[[ TEXT SHOWN, beginning ]]

Beguiling Grammar

By Tim Wynne-Jones

The inimitable Coe Booth sent around a website, recently, that featured a great new array of punctuation marks that might help a writer in the never ending business of trying to make text on the page get across what we really mean it to say. Will the “Sinceriod,” the “Sarcastices,” and the “Andorpersand” ever rise to the rank of question mark or exclamation mark in usage? Not likely. What about that expressive new kid on the block, the interrobang!?  Who knows? But who would have guessed that the emoticon would ever be taken seriously as Lynne Truss does in her wonderful book, Eats, Shoots & Leaves: The Zero Tolerance Approach to Punctuation? See what you think of these pretenders to the punctuation game:

Anyway, this website got me thinking about punctuation and grammar in general. But hey, when I’m not thinking about words then I’m inevitably thinking about “…classes of words; their inflections, and their functions and relations in the sentence,” which is what Misters Webster and Merriam, tell us grammar is. And folded into that useful syntactical set of rules to follow or break (knowing that Strunk and White are watching and are probably not amused!), is the “…act or practice of inserting standardized marks or signs… to clarify the meaning and separate structural units,” which is the definition of punctuation.
To tell you the truth, I was never all that good at it – punctuating I mean – when I was at school. I had a rather imaginative attitude to usage, and a downright crush on the semi-colon for a number of years. But I’ve come to a place where these little squiggles and splotches are important friends and cohorts that I never take for granted. If you want to imagine life without punctuation, try reading this excerpt from a famous story, as it might have looked carved gloriously into a Roman wall:


 The romans didn’t know from spacing, let alone punctuation. Quotation marks? Forget it. They only way to nudge meaning out of the text above is to sound it out, taking breaths as need be. Because in their day, the written word was still intimately connected and dependent upon its oral roots.

[[ TEXT SHOWN, end ]]

** EXERCISES **
#1 Answer these questions about the essay on punctuation.
(a) Who sent around the website with the new punctuation marks?
(b) Which punctuation mark did the writer have a crush on for a number of years?
(c) Besides punctuation, what did the Romans not know from?
#2 Reproduce the stretch of the essay on punctuation from "Anyway, this website" through "definition of punctuation.".
The material that comes next is separate from the essay on punctuation.

[[ RECORDS, beginning ]]

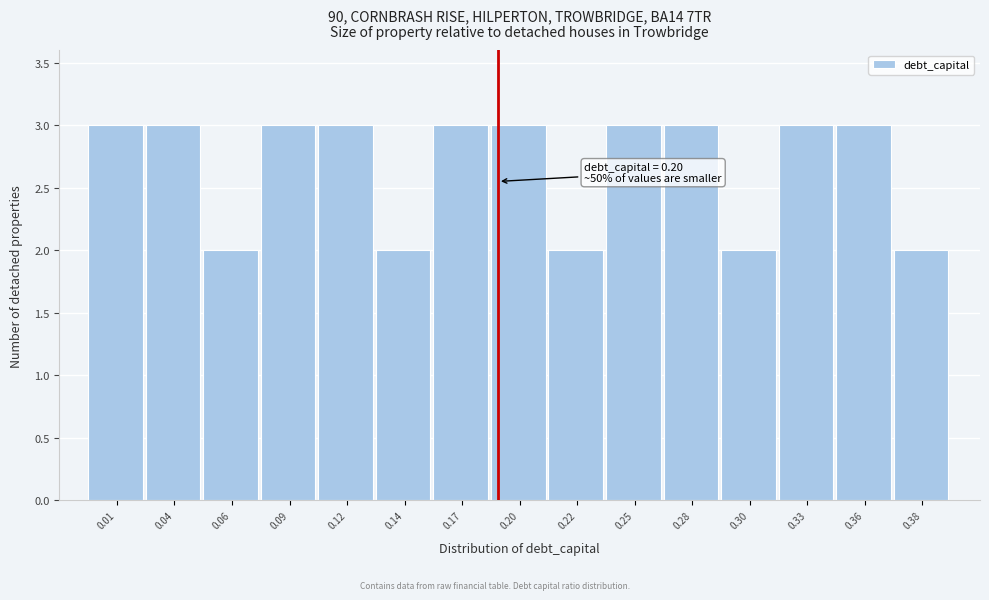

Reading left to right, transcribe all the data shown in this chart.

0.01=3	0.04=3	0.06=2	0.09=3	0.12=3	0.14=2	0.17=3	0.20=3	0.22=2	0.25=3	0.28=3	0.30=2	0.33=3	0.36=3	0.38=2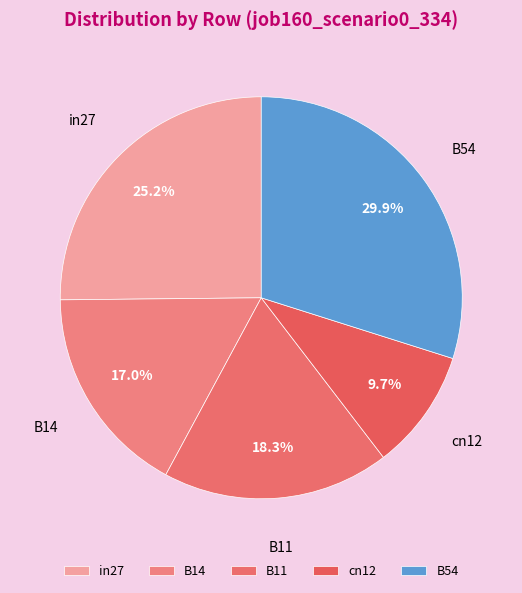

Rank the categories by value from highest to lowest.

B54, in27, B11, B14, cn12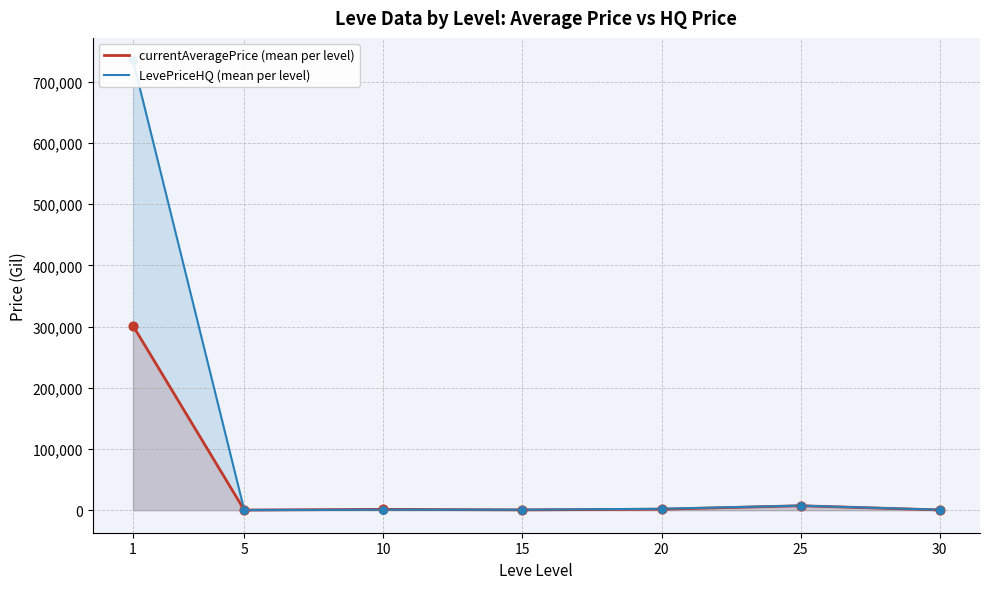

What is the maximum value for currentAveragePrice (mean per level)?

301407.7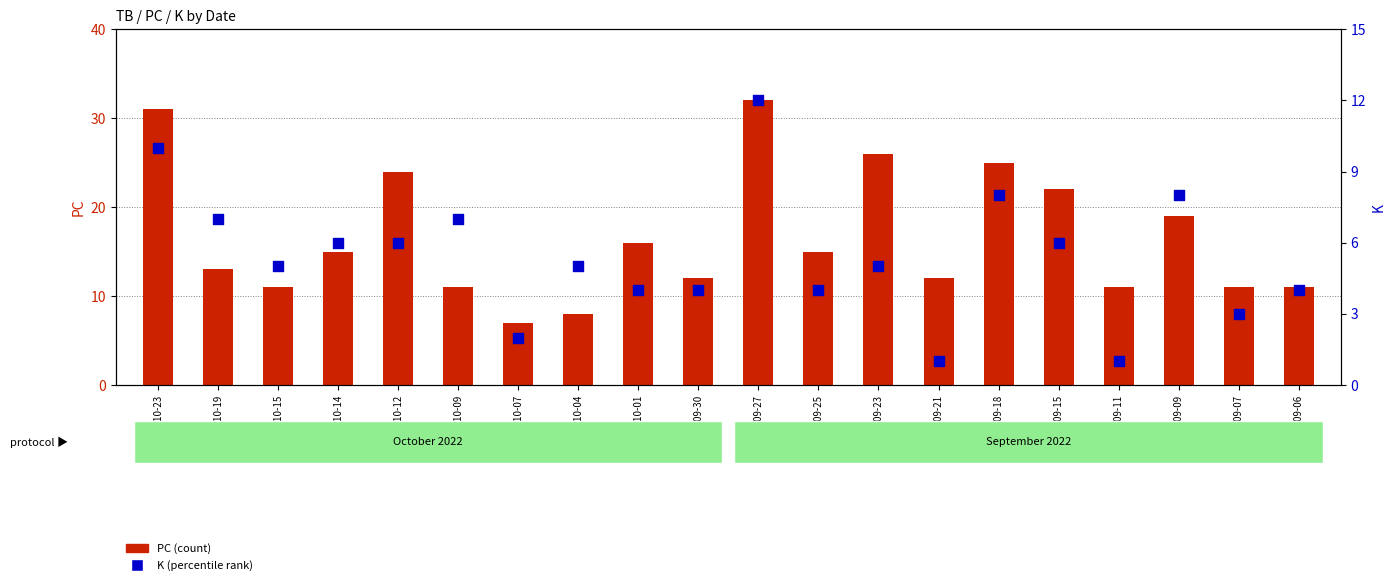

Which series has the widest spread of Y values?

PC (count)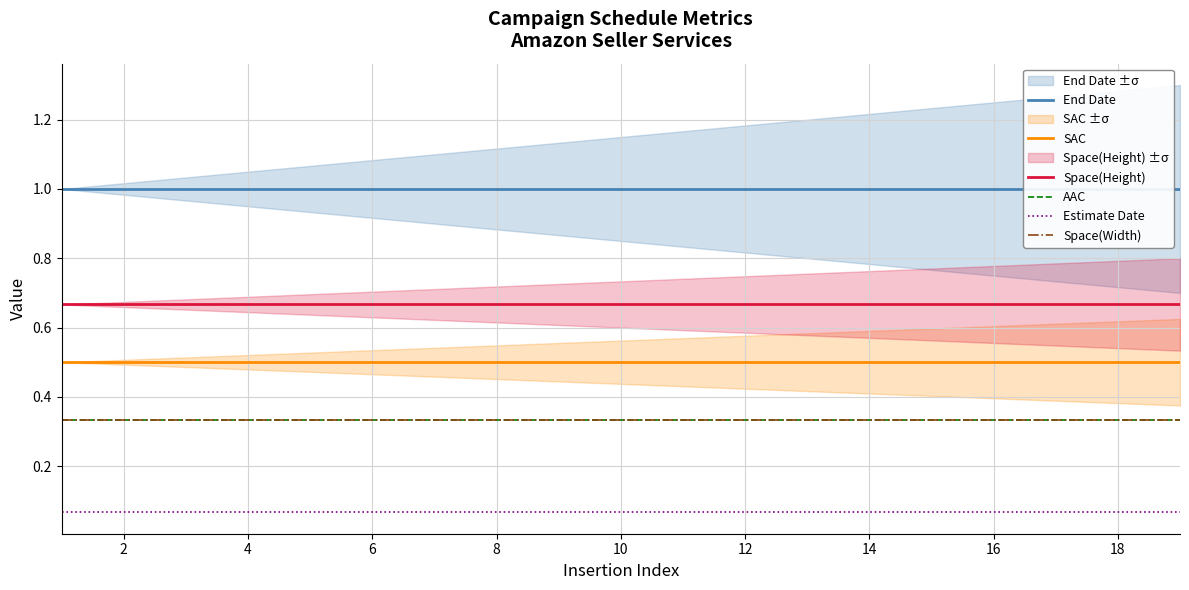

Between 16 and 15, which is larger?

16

[[ RECORDS, end ]]

** ANSWERS BY ITEM NUMBER **
#1
(a) Coe Booth
(b) The semi-colon
(c) Spacing

#2
Anyway, this website got me thinking about punctuation and grammar in general. But hey, when I’m not thinking about words then I’m inevitably thinking about “…classes of words; their inflections, and their functions and relations in the sentence,” which is what Misters Webster and Merriam, tell us grammar is. And folded into that useful syntactical set of rules to follow or break (knowing that Strunk and White are watching and are probably not amused!), is the “…act or practice of inserting standardized marks or signs… to clarify the meaning and separate structural units,” which is the definition of punctuation.